飲食店やホテルなど業務用の青果物卸販売を手掛けている水戸青果(札幌市中央区)は、ススキノに従来のイメージを一新した青果店「ワタシノマルシェ」を開店した。札幌観光大使で健康食育マスターの長岡未来(みく)さんのプロデュースによるもので、フランスの田舎にあるようなマルシェをイメージ、若い女性を惹きつけるとともに飲食店需要にも応える。(写真は、水戸康人代表取締役と長岡未来さん。「ワタシノマルシェ」店内で)

「ワタシノマルシェ」は、札幌市中央区南4条西2丁目2ー4、レコルト札幌の1階に16日オープンした。コロナ禍で休業状態だったドラゴン・アローグループ(札幌市中央区)の飲食店を利用、2ヵ月間限定で営業する。「ススキノラフィラ」の閉店でこの地区にスーパーがなくなり、青果を求める声がススキノの飲食店などで強くなったことを受けて出店したもので、ススキノのイメージを勘案して華やかさのある内装を取り入れ女性の来店も促す。

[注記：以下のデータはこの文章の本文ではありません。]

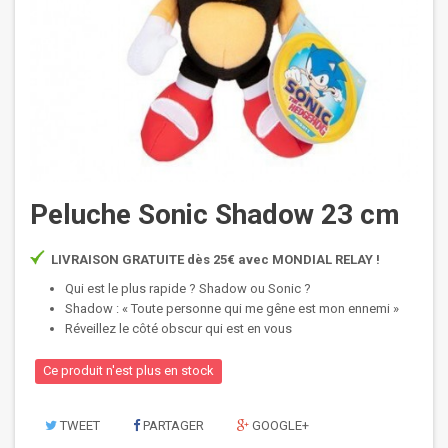
Peluche Sonic Shadow 23 cm
LIVRAISON GRATUITE dès 25€ avec MONDIAL RELAY !
Qui est le plus rapide ? Shadow ou Sonic ?
Shadow : « Toute personne qui me gêne est mon ennemi »
Réveillez le côté obscur qui est en vous
Ce produit n'est plus en stock
TWEET
PARTAGER
GOOGLE+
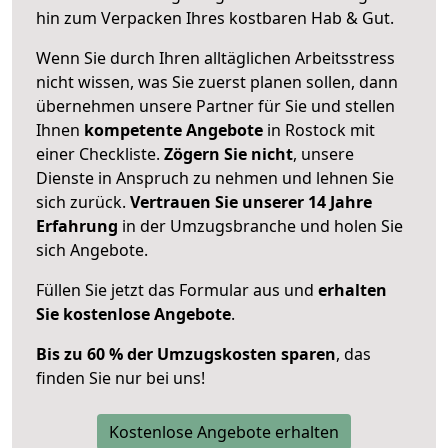
hin zum Verpacken Ihres kostbaren Hab & Gut.
Wenn Sie durch Ihren alltäglichen Arbeitsstress
nicht wissen, was Sie zuerst planen sollen, dann
übernehmen unsere Partner für Sie und stellen
Ihnen
kompetente Angebote
in Rostock mit
einer Checkliste.
Zögern Sie nicht
, unsere
Dienste in Anspruch zu nehmen und lehnen Sie
sich zurück.
Vertrauen Sie unserer 14 Jahre
Erfahrung
in der Umzugsbranche und holen Sie
sich Angebote.
Füllen Sie jetzt das Formular aus und
erhalten
Sie kostenlose Angebote
.
Bis zu 60 % der Umzugskosten sparen
, das
finden Sie nur bei uns!
Kostenlose Angebote erhalten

 売り場は、一般的な八百屋と違い、青果の持つカラフルな色が映えるような陳列と照明を使用、お洒落な非日常空間を演出している。籠を使って楽しみながら買い物ができるような工夫もしている。

 販売しているキャベツや大根、ナス、ニンジン、パプリカ、オレンジ、バナナなどは水戸青果がその日に札幌卸売市場から仕入れたものを揃えており、新鮮さは折り紙付き。また、価格も抑えて飲食店の実需に対応できるようにしている。月商目標は400万円。青果販売のほか、イートインスペースもあるためアイスなども提供する。営業時間は午前10時から午後8時。

 水戸青果では、この期間限定店舗の運営を通じてノウハウを蓄積、ススキノや大通、駅前で10店舗程度の多店舗展開を視野に入れている。水戸康人代表取締役は、「新たな店舗形態にチャレンジすることで青果店の可能性を探っていきたい」と話している。また、店舗をプロデュースした長岡さんは、「女性目線の非日常空間づくりを意識しました。楽しい空間でひと時を過ごしてほしい」と話す。なお、長岡さんは飲食店などのプロデュースを手掛けているが青果店は初めて。